= Beginning of Section =

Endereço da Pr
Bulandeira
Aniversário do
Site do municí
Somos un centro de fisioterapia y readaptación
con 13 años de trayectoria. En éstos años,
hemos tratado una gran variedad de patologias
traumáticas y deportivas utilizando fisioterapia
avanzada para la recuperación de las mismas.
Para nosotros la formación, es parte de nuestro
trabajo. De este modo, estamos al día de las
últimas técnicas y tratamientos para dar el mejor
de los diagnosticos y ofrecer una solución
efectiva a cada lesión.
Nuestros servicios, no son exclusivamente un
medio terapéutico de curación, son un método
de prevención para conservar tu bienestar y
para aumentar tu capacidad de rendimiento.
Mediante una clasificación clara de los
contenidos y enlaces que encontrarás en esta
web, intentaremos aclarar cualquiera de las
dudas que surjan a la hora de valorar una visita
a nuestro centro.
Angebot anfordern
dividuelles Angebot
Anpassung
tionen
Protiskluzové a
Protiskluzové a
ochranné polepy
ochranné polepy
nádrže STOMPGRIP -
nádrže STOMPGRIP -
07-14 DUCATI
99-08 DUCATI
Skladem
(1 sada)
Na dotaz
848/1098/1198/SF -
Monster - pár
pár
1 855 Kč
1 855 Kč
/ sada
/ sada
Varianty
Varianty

= End of Section =
= Beginning of Section =

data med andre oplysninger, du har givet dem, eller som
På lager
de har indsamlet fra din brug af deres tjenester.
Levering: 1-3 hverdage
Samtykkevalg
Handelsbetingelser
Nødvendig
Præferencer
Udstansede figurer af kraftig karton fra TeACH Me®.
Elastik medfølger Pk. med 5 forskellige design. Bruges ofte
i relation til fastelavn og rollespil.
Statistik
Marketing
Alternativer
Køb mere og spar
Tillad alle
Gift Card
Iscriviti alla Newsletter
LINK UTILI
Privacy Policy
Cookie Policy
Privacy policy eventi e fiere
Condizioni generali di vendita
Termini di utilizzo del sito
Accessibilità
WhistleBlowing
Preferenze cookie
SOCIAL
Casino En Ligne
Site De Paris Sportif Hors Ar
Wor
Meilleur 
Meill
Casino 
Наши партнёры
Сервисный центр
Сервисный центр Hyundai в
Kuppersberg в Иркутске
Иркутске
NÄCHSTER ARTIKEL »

= End of Section =

Exercise —
The string "центр" marks the lines to return from the material. Copy each one.

Response area —
Сервисный центр
Сервисный центр Hyundai в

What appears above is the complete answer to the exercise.